■ **Teks Bacaan**:
==*==

Masyarakat Sudan Lancarkan Aksi Turun Jalan Menentang Kekerasan di Negara Bagian Selatan

18 Juli 2022, 17:10 WIB
ilustrasi demonstrasi Afrika /Fajrul_Falah/

RINGTIMES BANYUWANGI – Sudan tengah dilanda disintegritas, lantaran perang saudara terjadi dimana-mana terutama di Sudan bagian selatan.

Sebagiamana dilansir dari Reuters melaporkan dari Sudan pada 18 Juli 2022, disinyalir hal ini dipicu oleh Kudeta yang dilakukan oleh pihak Militer Sudan pada Oktober 2021.

Buntut panjang dari kudeta Militer Sudan merebut kekuasaan dari pemerintah transisi yang dipimpin oleh Sipil pada Oktober tahun lalu.

Baca Juga: Tak Peduli Virus Corona, Puluhan Ribu Orang di Sudan Lakukan Aksi Demonstrasi

Hal ini menyebabkan munculnya gerakan anti-militer massal yang telah berlangsung selama lebih dari delapan bulan, yang telah melancarkan aksi kampanye protes sejak kudeta 2021 tersebut dengan menuduh Militer sebagai pemicu konflik internal dan gagal melindungi warga sipil.

Masyarakat Sudan dibuat geram sehingga melakukan aksi demonstrasi besar-besaran di ibu kota Sudan yakni Khartoum pada Minggu 17 Juli  2022.

Ketidakpuasan atas kepemimpiman militer di Negara tersebut dan menganggap pihak tersebut lah yang bertanggung jawab atas pecahnya perang saudara di Negara bagian Blue Nile.

Para demonstran di ibu kota Khartoum membawa spanduk yang bertuliskan, “Hentikan perang saudara”, “Blue Nile Berdarah”, dan “Batalkan perjanjian damai Juba.”

==*==

■ **Data yang Diberikan**:
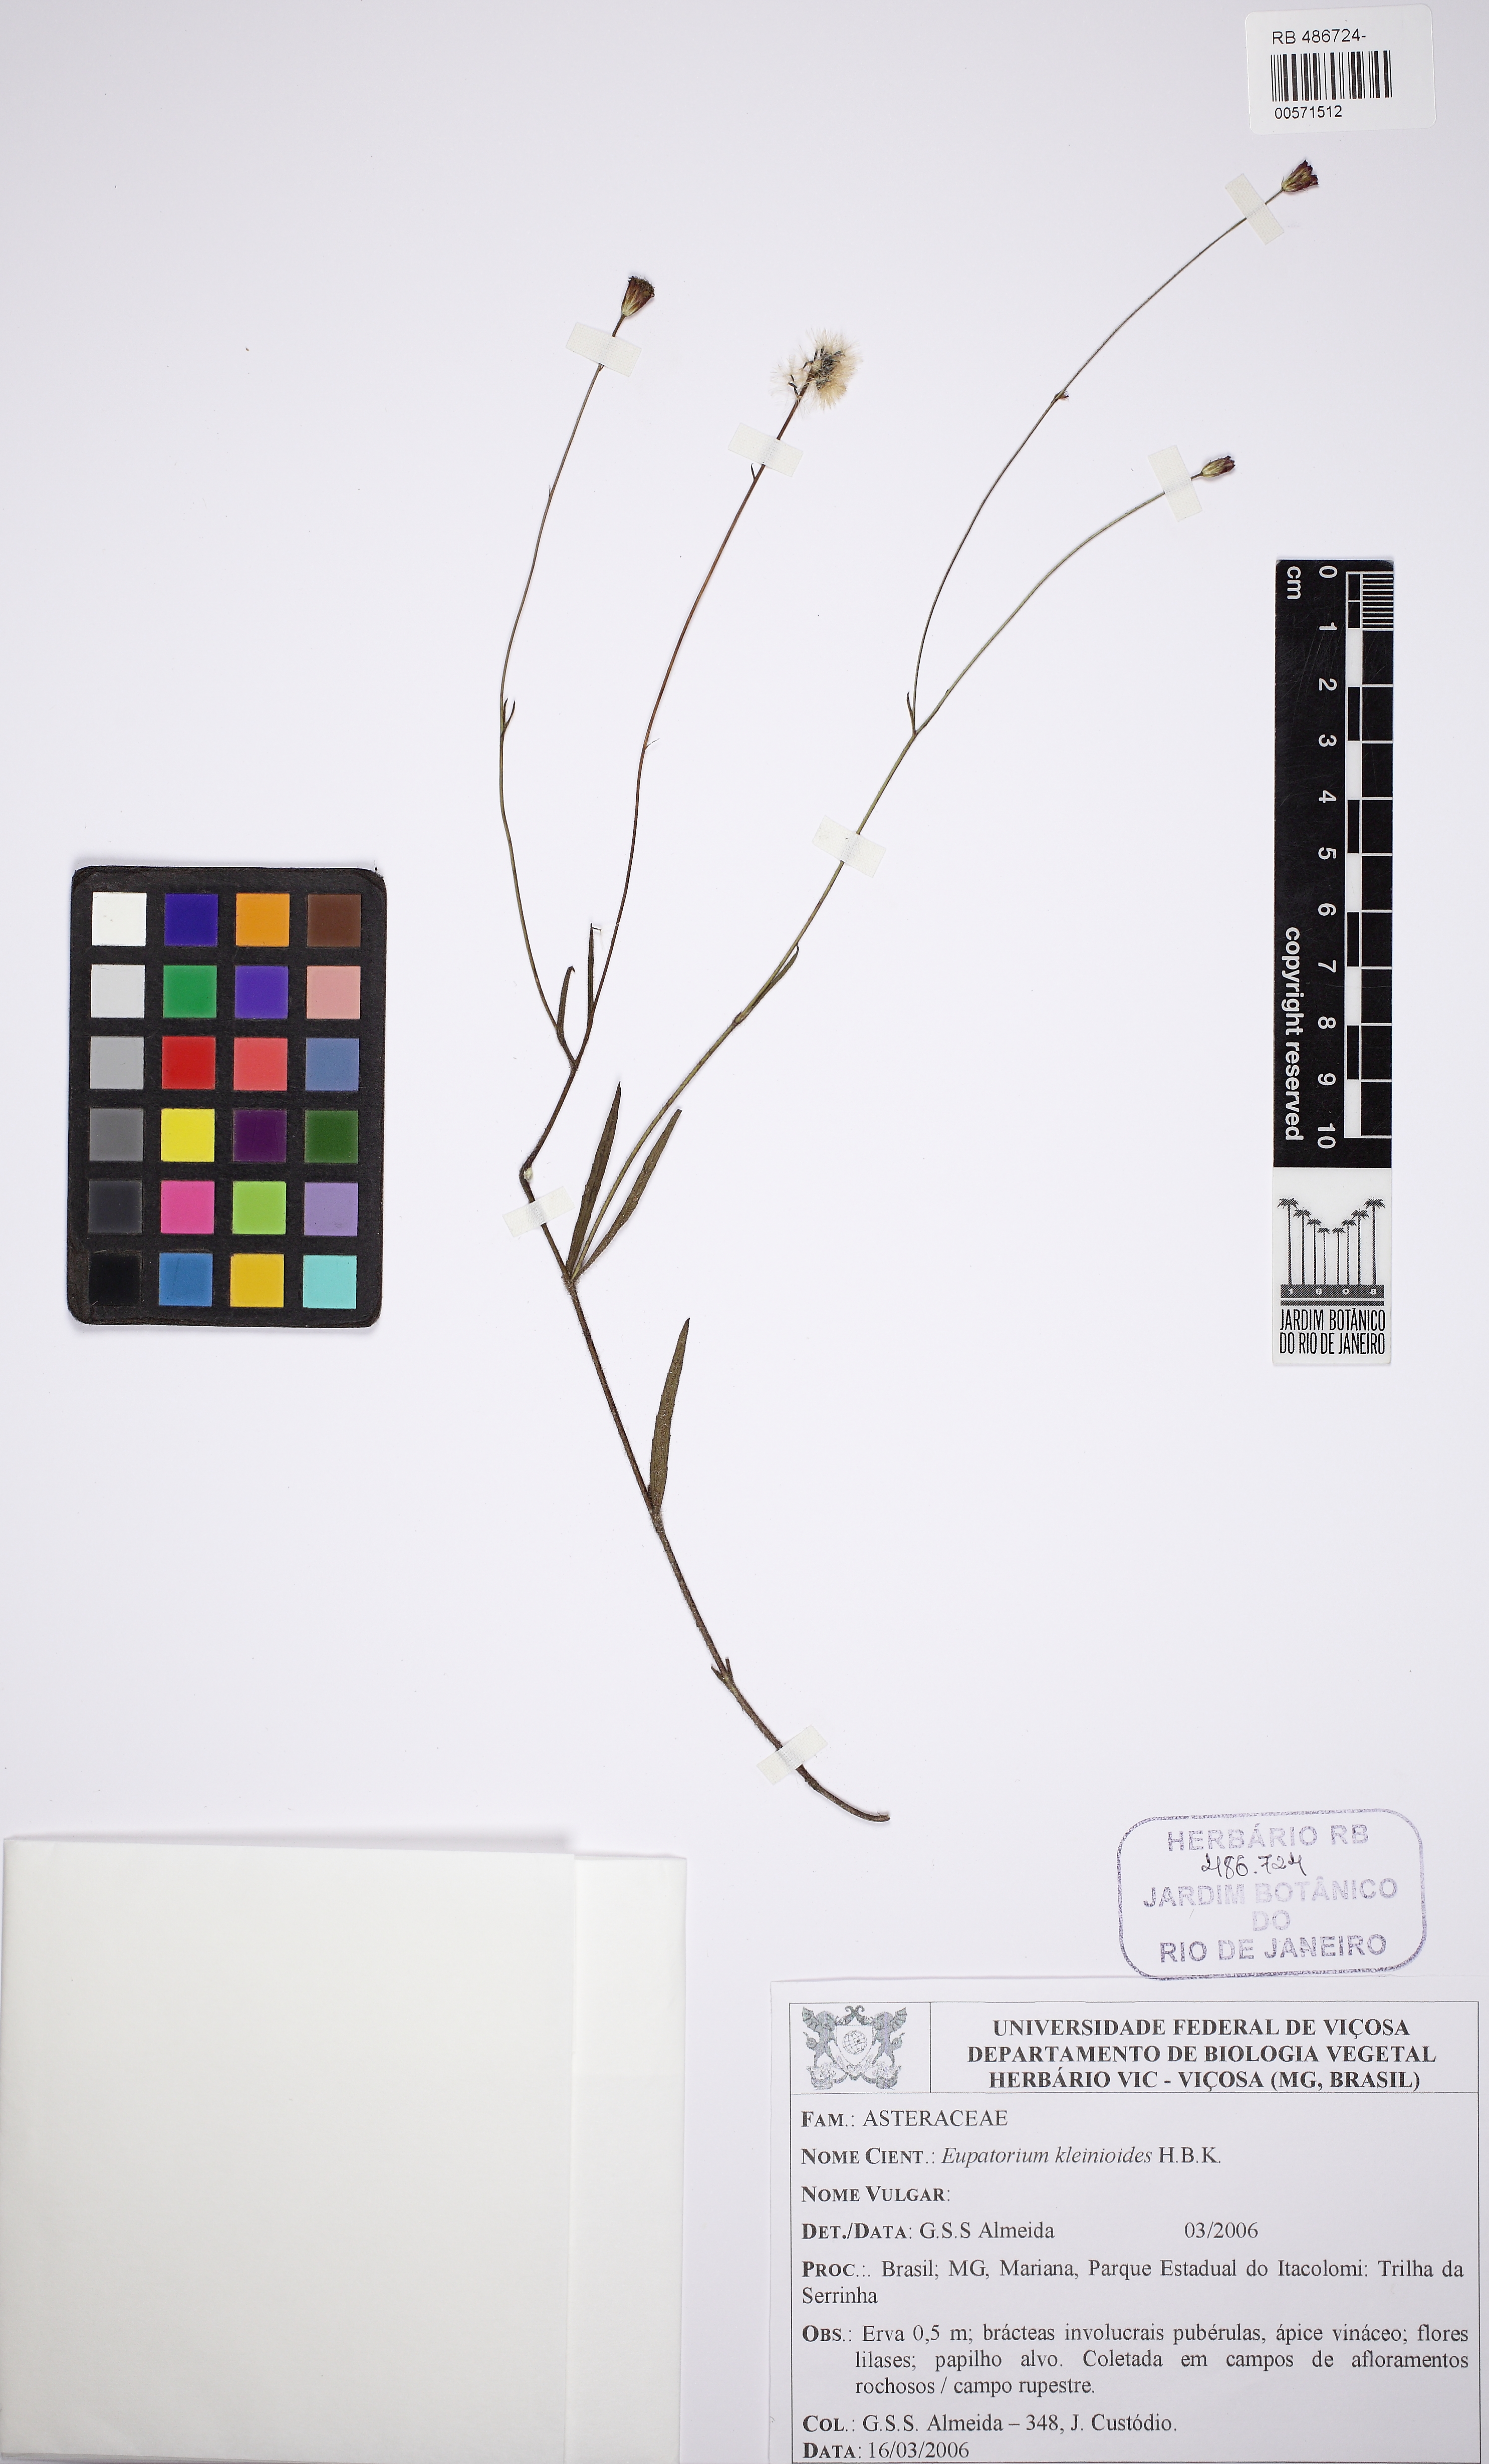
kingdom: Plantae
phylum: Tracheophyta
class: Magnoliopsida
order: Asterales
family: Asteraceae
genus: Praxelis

==*==

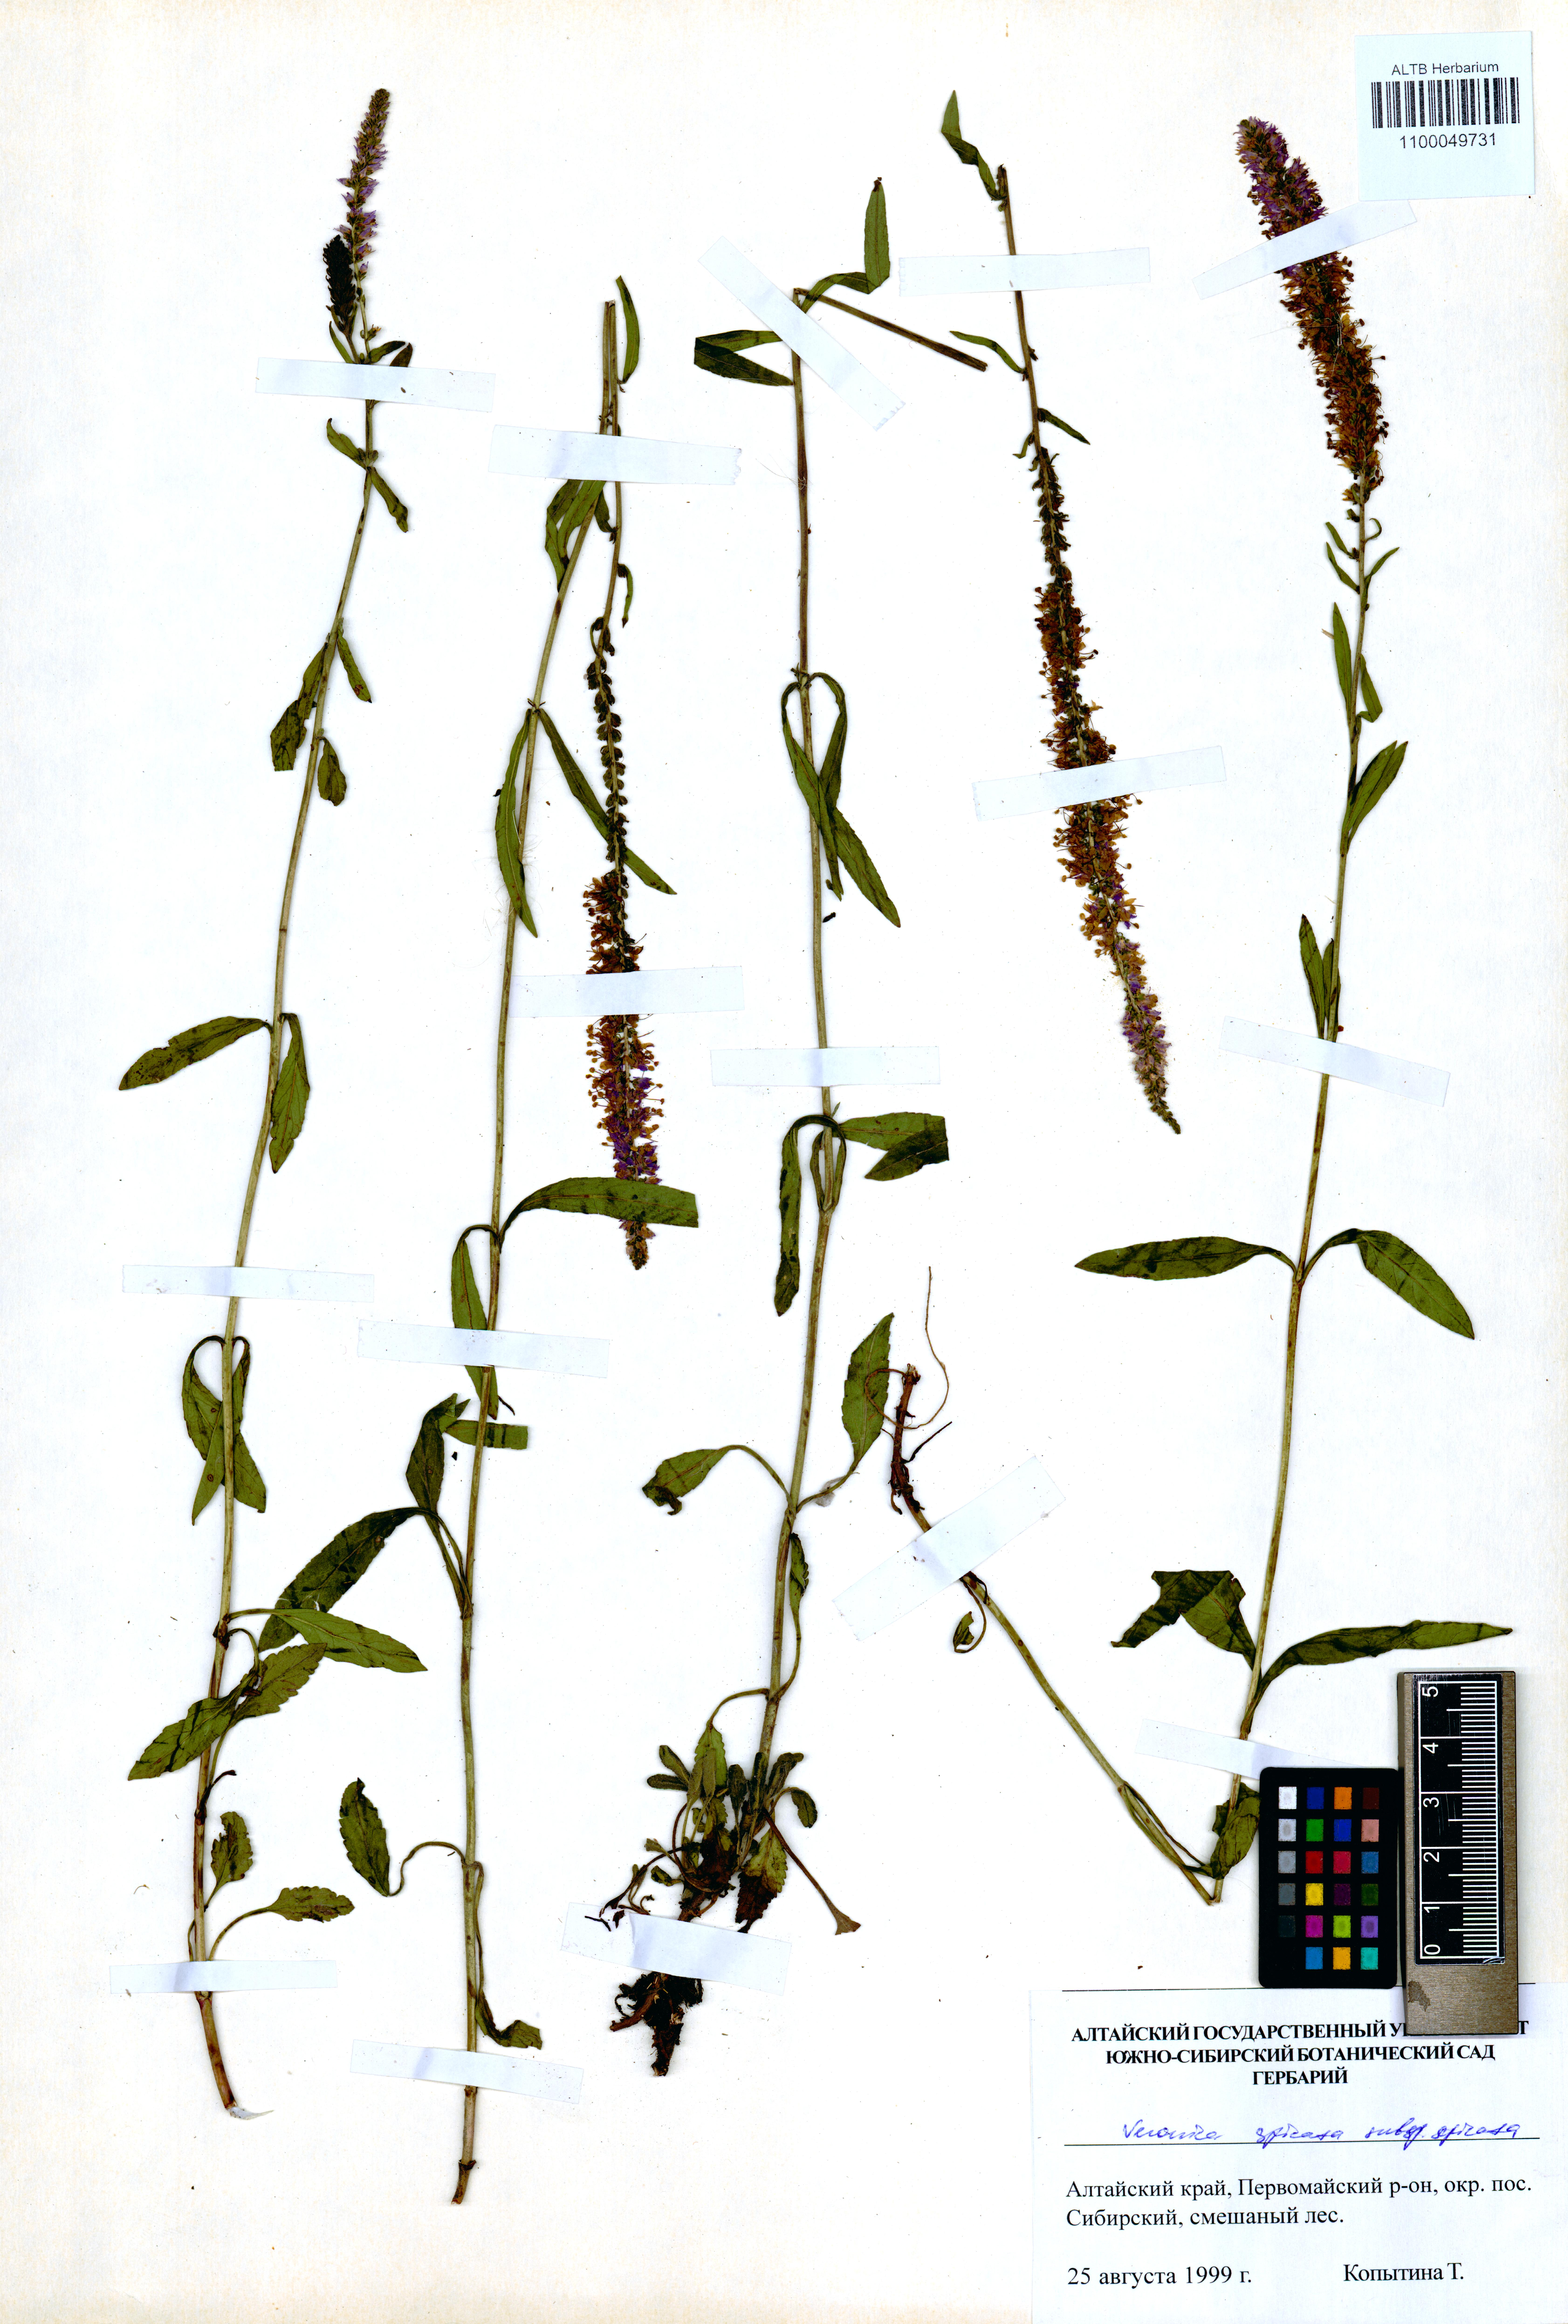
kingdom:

==*==

Tentukan apakah setiap pernyataan (a), (b), dan (c) sesuai dengan teks bacaan. Jawab ya atau tidak, lalu kutip persis kata-kata teks bacaan yang menjadi penentunya.
(a) Demonstrasi besar-besaran berlangsung di Khartoum pada Minggu, 17 Juli 2022.
(b) Kudeta oleh militer Sudan terjadi pada Maret 2021.
(c) Para demonstran membawa spanduk yang menyerukan penghentian perang saudara.

(a) Ya. "di ibu kota Sudan yakni Khartoum pada Minggu 17 Juli"
(b) Tidak. "Kudeta yang dilakukan oleh pihak Militer Sudan pada Oktober 2021"
(c) Ya. "membawa spanduk yang bertuliskan, “Hentikan perang saudara”"